Problematic alcohol use—that is, heavy drinking, or drinking that is accompanied by unpleasant consequences—tends to increase as people go through late adolescence, peaking at about age 22 or so and then declining as they grow older.
Problematic alcohol use (PAU) is the main source of death and disability around the world. Even though genome-wide association studies have distinguished PAU risk genes, the genetic architecture of this trait isn’t completely comprehended.
A genome-wide analysis of a total of 435,563 European-ancestry people has identified 29 independent risk variants that are associated with problematic drinking. 19 of them are novel variants.
Scientists looked for shared genetic variants among those who met the criteria for problematic alcohol use, including alcohol use disorder and alcohol use with medical consequences. These disorders are significant contributors to a wide variety of medical problems worldwide.
Scientists detected 19 novel, unknown independent genetic risk factors for problematic alcohol use, whereas they confirmed ten previously identified risk factors.
The meta-analysis of biobank data also included information on genetic risk factors for several psychiatric disorders. This information allowed researchers to study shared genetic associations between problematic drinking and disorders such as depression and anxiety.

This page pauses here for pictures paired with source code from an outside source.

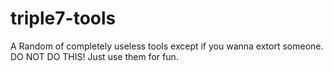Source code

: # triple7-tools
A Random of completely useless tools except if you wanna extort someone. DO NOT DO THIS! Just use them for fun.
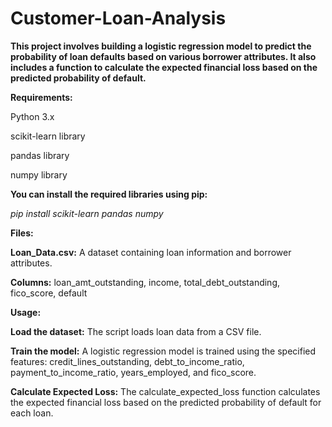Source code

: # Customer-Loan-Analysis
**This project involves building a logistic regression model to predict the probability of loan defaults based on various borrower attributes. It also includes a function to calculate the expected financial loss based on the predicted probability of default.**

**Requirements:**

Python 3.x

scikit-learn library

pandas library

numpy library

**You can install the required libraries using pip:**

_pip install scikit-learn pandas numpy_

**Files:**

**Loan_Data.csv:** A dataset containing loan information and borrower attributes.

**Columns:** loan_amt_outstanding, income, total_debt_outstanding, fico_score, default

**Usage:**

**Load the dataset:** The script loads loan data from a CSV file.

**Train the model:** A logistic regression model is trained using the specified features: credit_lines_outstanding, debt_to_income_ratio, payment_to_income_ratio, years_employed, and fico_score.

**Calculate Expected Loss:** The calculate_expected_loss function calculates the expected financial loss based on the predicted probability of default for each loan.
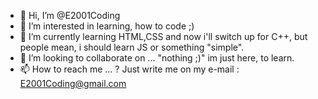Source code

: - 👋 Hi, I’m @E2001Coding
- 👀 I’m interested in learning, how to code ;)
- 🌱 I’m currently learning HTML,CSS and now i'll switch up for C++, but people mean, i should learn JS or something "simple".
- 💞️ I’m looking to collaborate on ... "nothing ;)" im just here, to learn. 
- 📫 How to reach me ... ? Just write me on my e-mail : E2001Coding@gmail.com  
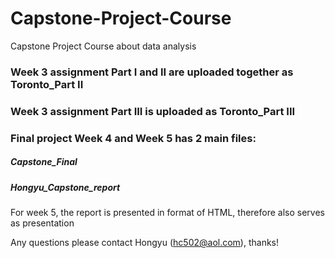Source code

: # Capstone-Project-Course
Capstone Project Course about data analysis

### Week 3 assignment Part I and II are uploaded together as Toronto_Part II
### Week 3 assignment Part III is uploaded as Toronto_Part III

### Final project Week 4 and Week 5 has 2 main files:
##### Capstone_Final
##### Hongyu_Capstone_report
For week 5, the report is presented in format of HTML, therefore also serves as presentation


Any questions please contact Hongyu (hc502@aol.com), thanks!
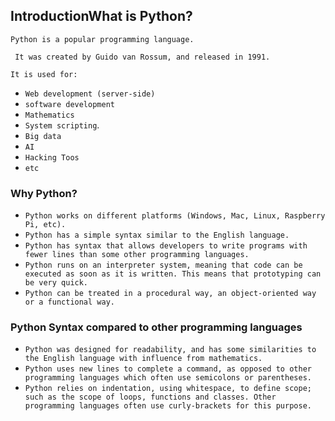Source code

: ## IntroductionWhat is Python?

`Python is a popular programming language.`

` It was created by Guido van Rossum, and released in 1991.`

`It is used for:`

- `Web development (server-side)`
- `software development`
- `Mathematics`
- `System scripting`.
- `Big data `
- `AI`
- `Hacking Toos`
- `etc`





### Why Python?

- `Python works on different platforms (Windows, Mac, Linux, Raspberry Pi, etc).`
- `Python has a simple syntax similar to the English language.`
- `Python has syntax that allows developers to write programs with fewer lines than some other programming languages.`
- `Python runs on an interpreter system, meaning that code can be executed as soon as it is written. This means that prototyping can be very quick.`
- `Python can be treated in a procedural way, an object-oriented way or a functional way.`





### Python Syntax compared to other programming languages

- `Python was designed for readability, and has some similarities to the English language with influence from mathematics.`
- `Python uses new lines to complete a command, as opposed to other programming languages which often use semicolons or parentheses.`
- `Python relies on indentation, using whitespace, to define scope; such as the scope of loops, functions and classes. Other programming languages often use curly-brackets for this purpose.`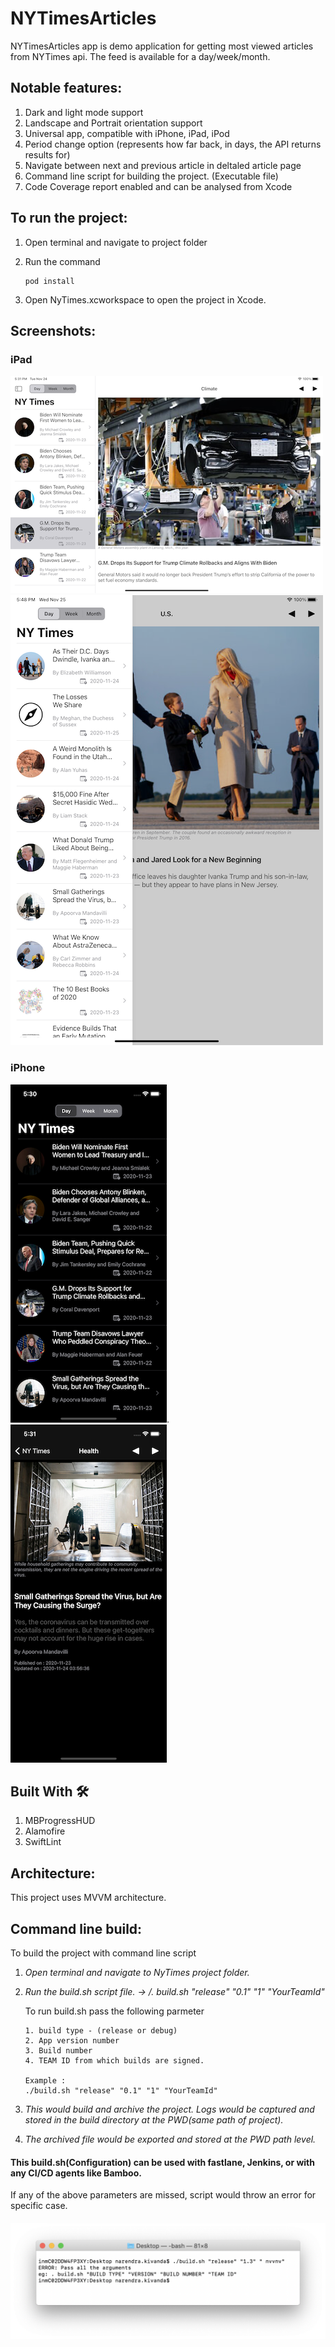 # NYTimesArticles

NYTimesArticles app is demo application for getting most viewed articles from NYTimes api. The feed is available for a day/week/month.

## Notable features:
1. Dark and light mode support
2. Landscape and Portrait orientation support
2. Universal app, compatible with iPhone, iPad, iPod
3. Period change option (represents how far back, in days, the API returns results for)
4. Navigate between next and previous article in deltaled article page
5. Command line script for building the project. (Executable file)
6. Code Coverage report enabled and can be analysed from Xcode

## To run the project:
1. Open terminal and navigate to project folder
2. Run the command 

       pod install
3. Open NyTimes.xcworkspace to open the project in Xcode.
 

## Screenshots:
### iPad
![ScreenShot](https://github.com/NarenLK/NYTimesArticles/blob/main/NyTimes/Screens/one.png)
![ScreenShot](https://github.com/NarenLK/NYTimesArticles/blob/main/NyTimes/Screens/four.png)

             
### iPhone
![ScreenShot](https://github.com/NarenLK/NYTimesArticles/blob/main/NyTimes/Screens/two.png).   ![ScreenShot](https://github.com/NarenLK/NYTimesArticles/blob/main/NyTimes/Screens/three.png)


## Built With 🛠
1. MBProgressHUD
2. Alamofire
3. SwiftLint

## Architecture:
This project uses MVVM architecture.
  
## Command line build:
To build the project with command line script
1.  *Open terminal and navigate to NyTimes project folder.*
2.  *Run the build.sh script file. -> /. build.sh "release" "0.1" "1" "YourTeamId"*
          
    To run build.sh pass the following parmeter
          
        1. build type - (release or debug)
        2. App version number
        3. Build number
        4. TEAM ID from which builds are signed.
        
        Example :
        ./build.sh "release" "0.1" "1" "YourTeamId"
          
3.   *This would build and archive the project. Logs would be captured and stored in the build directory at the PWD(same path of project).*
4.   *The archived file would be exported and stored at the PWD path level.* 
  
  
  #### This build.sh(Configuration) can be used with fastlane, Jenkins, or with any CI/CD agents like Bamboo.
  If any of the above parameters are missed, script would throw an error for specific case.
  
  #### ![ScreenShot](https://github.com/NarenLK/NYTimesArticles/blob/main/NyTimes/Screens/BuildError.png)


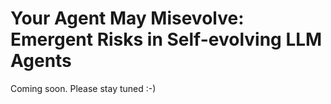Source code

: # Your Agent May Misevolve: Emergent Risks in Self-evolving LLM Agents

Coming soon. Please stay tuned :-)
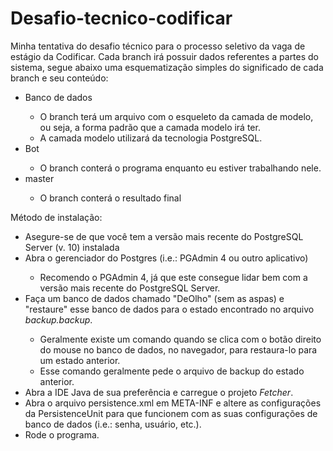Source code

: # Desafio-tecnico-codificar
Minha tentativa do desafio técnico para o processo seletivo da vaga de estágio da Codificar.
Cada branch irá possuir dados referentes a partes do sistema, segue abaixo uma esquematização simples do significado de cada branch e seu conteúdo:
<ul>
	<li>Banco de dados</li>
	<ul>
		<li>O branch terá um arquivo com o esqueleto da camada de modelo, ou seja, a forma padrão que a camada modelo irá ter.</li>
		<li>A camada modelo utilizará da tecnologia PostgreSQL.</li>
	</ul>
	<li>Bot</li>
	<ul>
		<li>O branch conterá o programa enquanto eu estiver trabalhando nele.</li>
	</ul>
	<li>master</li>
	<ul>
		<li>O branch conterá o resultado final</li>
	</ul>
</ul>

Método de instalação:
<ul>
	<li>Asegure-se de que você tem a versão mais recente do PostgreSQL Server (v. 10) instalada</li>
	<li>Abra o gerenciador do Postgres (i.e.: PGAdmin 4 ou outro aplicativo)</li>
	<ul>
		<li>Recomendo o PGAdmin 4, já que este consegue lidar bem com a versão mais recente do PostgreSQL Server.</li>
	</ul>
	<li>Faça um banco de dados chamado "DeOlho" (sem as aspas) e "restaure" esse banco de dados para o estado encontrado no arquivo <i>backup.backup</i>.</li>
	<ul>
		<li>Geralmente existe um comando quando se clica com o botão direito do mouse no banco de dados, no navegador, para restaura-lo para um estado anterior.</li>
		<li>Esse comando geralmente pede o arquivo de backup do estado anterior.</li>
	</ul>
	<li>Abra a IDE Java de sua preferência e carregue o projeto <i>Fetcher</i>.</li>
	<li>Abra o arquivo persistence.xml em META-INF e altere as configurações da PersistenceUnit para que funcionem com as suas configurações de banco de dados (i.e.: senha, usuário, etc.).</li>
	<li>Rode o programa.</li>
</ul>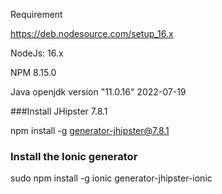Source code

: Requirement

https://deb.nodesource.com/setup_16.x

NodeJs: 16.x

NPM
8.15.0

Java
openjdk version "11.0.16" 2022-07-19

###Install JHipster 7.8.1

npm install -g generator-jhipster@7.8.1

### Install the Ionic generator
sudo npm install -g ionic  generator-jhipster-ionic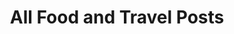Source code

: ---
layout: food-index
title: All Food and Travel Posts
excerpt: "Sometimes you travel, sometimes you eat, sometimes you do both!"
---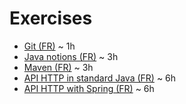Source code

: # Exercises

* [Git (FR)](git_fr/) ~ 1h
* [Java notions (FR)](java_fr/) ~ 3h
* [Maven (FR)](maven_fr/) ~ 3h
* [API HTTP in standard Java (FR)](http_api_fr/) ~ 6h
* [API HTTP with Spring (FR)](spring_http_api_fr/) ~ 6h
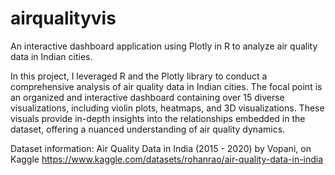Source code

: # airqualityvis

An interactive dashboard application using Plotly in R to analyze air quality data in Indian cities.

In this project, I leveraged R and the Plotly library to conduct a comprehensive analysis of air quality data in Indian cities. The focal point is an organized and interactive dashboard containing over 15 diverse visualizations, including violin plots, heatmaps, and 3D visualizations. These visuals provide in-depth insights into the relationships embedded in the dataset, offering a nuanced understanding of air quality dynamics.

Dataset information: Air Quality Data in India (2015 - 2020) by Vopani, on Kaggle https://www.kaggle.com/datasets/rohanrao/air-quality-data-in-india
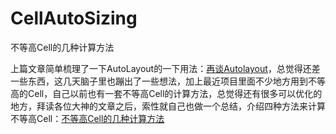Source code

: # CellAutoSizing
不等高Cell的几种计算方法

上篇文章简单梳理了一下AutoLayout的一下用法：[再谈Autolayout](http://wangdongyang.github.io/2016/03/27/%E5%86%8D%E8%B0%88Autolayout/)，总觉得还差一些东西，这几天脑子里也蹦出了一些想法，加上最近项目里面不少地方用到不等高的Cell，自己以前也有一套不等高Cell的计算方法，总觉得还有很多可以优化的地方，拜读各位大神的文章之后，索性就自己也做一个总结，介绍四种方法来计算不等高Cell：[不等高Cell的几种计算方法](http://wangdongyang.github.io/2016/04/16/%E4%B8%8D%E7%AD%89%E9%AB%98Cell%E7%9A%84%E5%87%A0%E7%A7%8D%E8%AE%A1%E7%AE%97%E6%96%B9%E6%B3%95/)
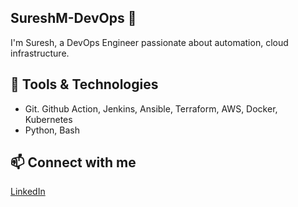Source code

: ## SureshM-DevOps 👋

I'm Suresh, a DevOps Engineer passionate about automation, cloud infrastructure.

## 🔧 Tools & Technologies
- Git. Github Action, Jenkins, Ansible, Terraform, AWS, Docker, Kubernetes
- Python, Bash

## 📫 Connect with me
[LinkedIn](https://www.linkedin.com/in/suresh-kumar-088909342/)


<!--
**suresh123789/suresh123789** is a ✨ _special_ ✨ repository because its `README.md` (this file) appears on your GitHub profile.

Here are some ideas to get you started:

- 🔭 I’m currently working on ...
- 🌱 I’m currently learning ...
- 👯 I’m looking to collaborate on ...
- 🤔 I’m looking for help with ...
- 💬 Ask me about ...
- 📫 How to reach me: ...
- 😄 Pronouns: ...
- ⚡ Fun fact: ...
-->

Scientists found that the genetic heritability of these variants was enriched in the brain and evolutionarily conserved regulatory regions of the genome, attesting to their importance in biological function.
Scientists then used the Mendelian randomization technique to determine how one genetically influenced trait affects another genetically linked trait.
Yale’s Hang Zhou, an associate research scientist in psychiatry and lead author of the study, said, “This gives us ways to understand causal relations between problematic alcohol use traits such as psychiatric states, risk-taking behavior, and cognitive performance.”
Gelernter said, “With these results, we are also in a better position to evaluate the individual-level risk for problematic alcohol use.”